• _Task goal_: The listing is to be printed word for word, pictures omitted.

##### Data provided

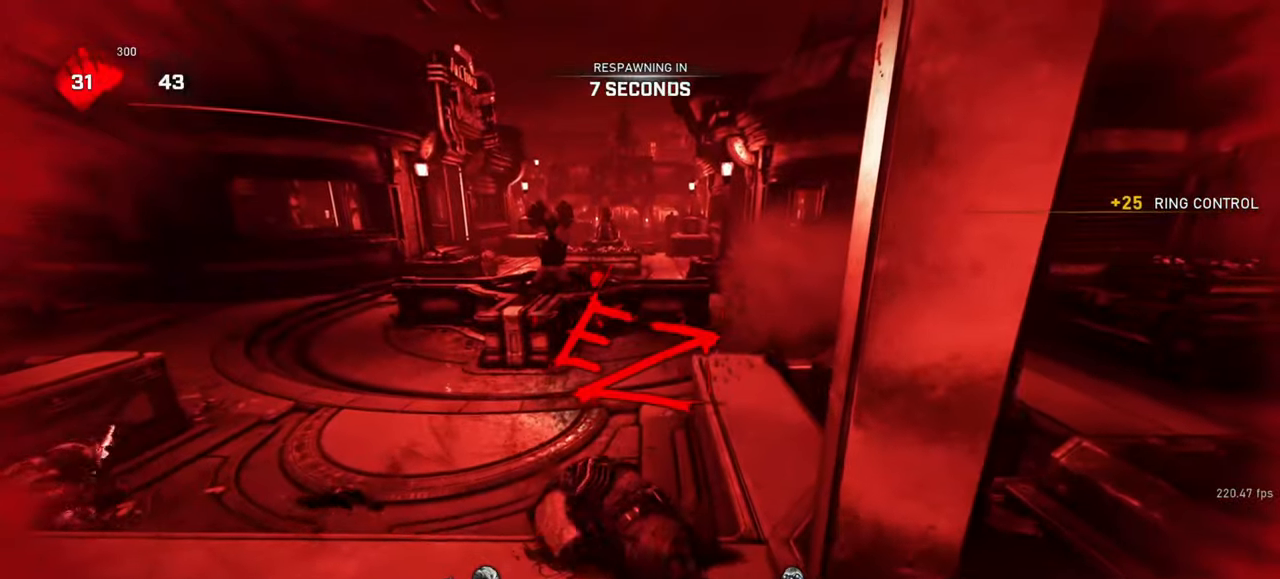
{"keys": [], "mouse": [], "events": [[33, "mouse_wheel", "down"], [400, "mouse_wheel", "up"], [433, "tab", "down"], [483, "tab", "up"]]}
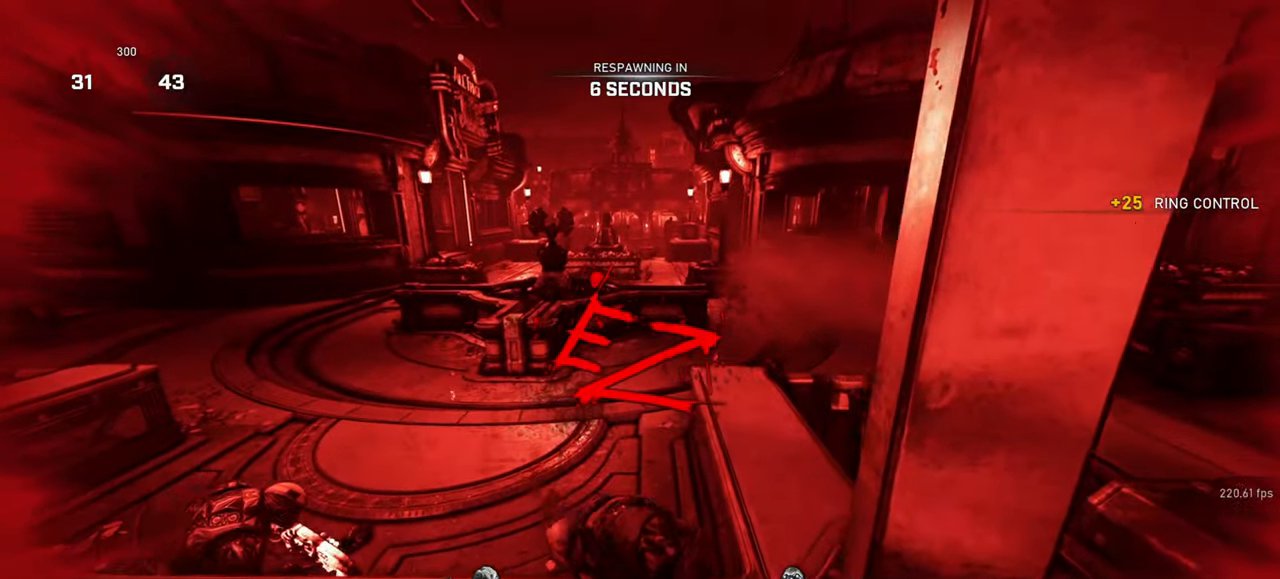
{"keys": [], "mouse": [], "events": [[83, "tab", "down"], [150, "tab", "up"]]}
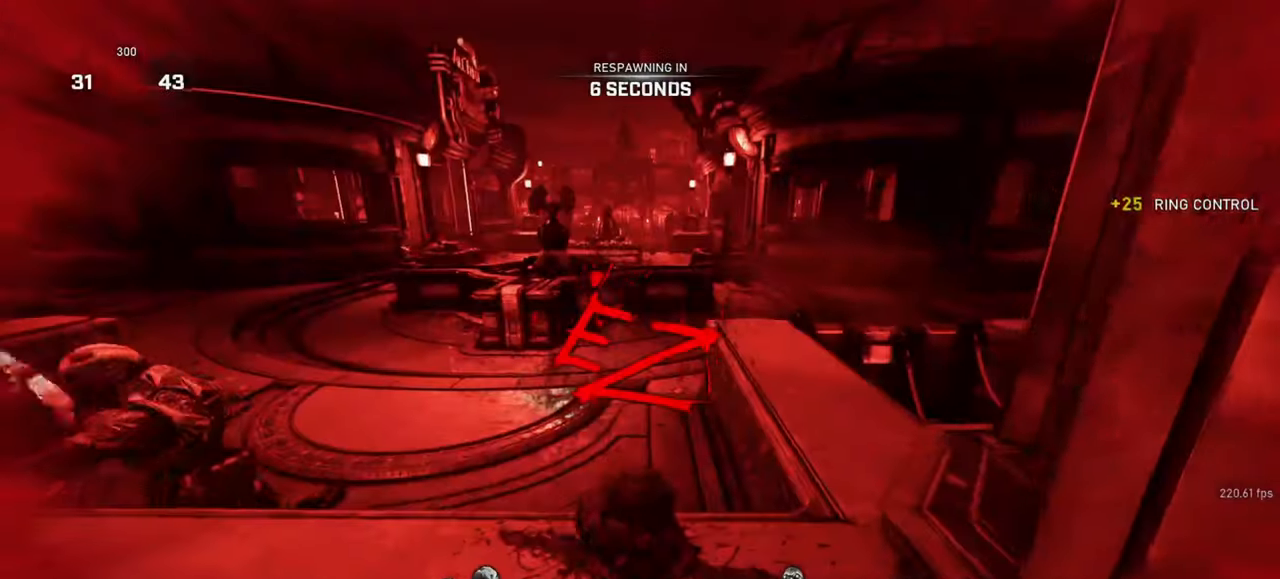
{"keys": ["tab"], "mouse": [], "events": [[250, "tab", "down"], [333, "tab", "up"], [450, "tab", "down"]]}
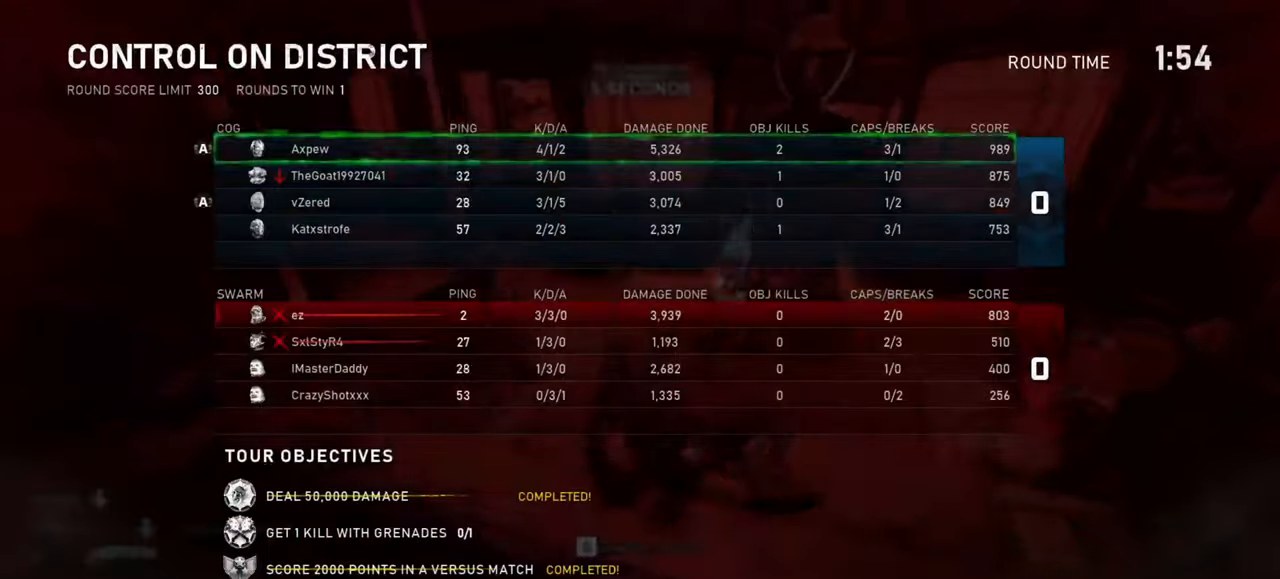
{"keys": [], "mouse": [], "events": [[33, "tab", "up"]]}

##########

• _Solution for this exercise_:
{"keys": [], "mouse": [], "events": [[33, "mouse_wheel", "down"], [400, "mouse_wheel", "up"], [433, "tab", "down"], [483, "tab", "up"]]}
{"keys": [], "mouse": [], "events": [[83, "tab", "down"], [150, "tab", "up"]]}
{"keys": ["tab"], "mouse": [], "events": [[250, "tab", "down"], [333, "tab", "up"], [450, "tab", "down"]]}
{"keys": [], "mouse": [], "events": [[33, "tab", "up"]]}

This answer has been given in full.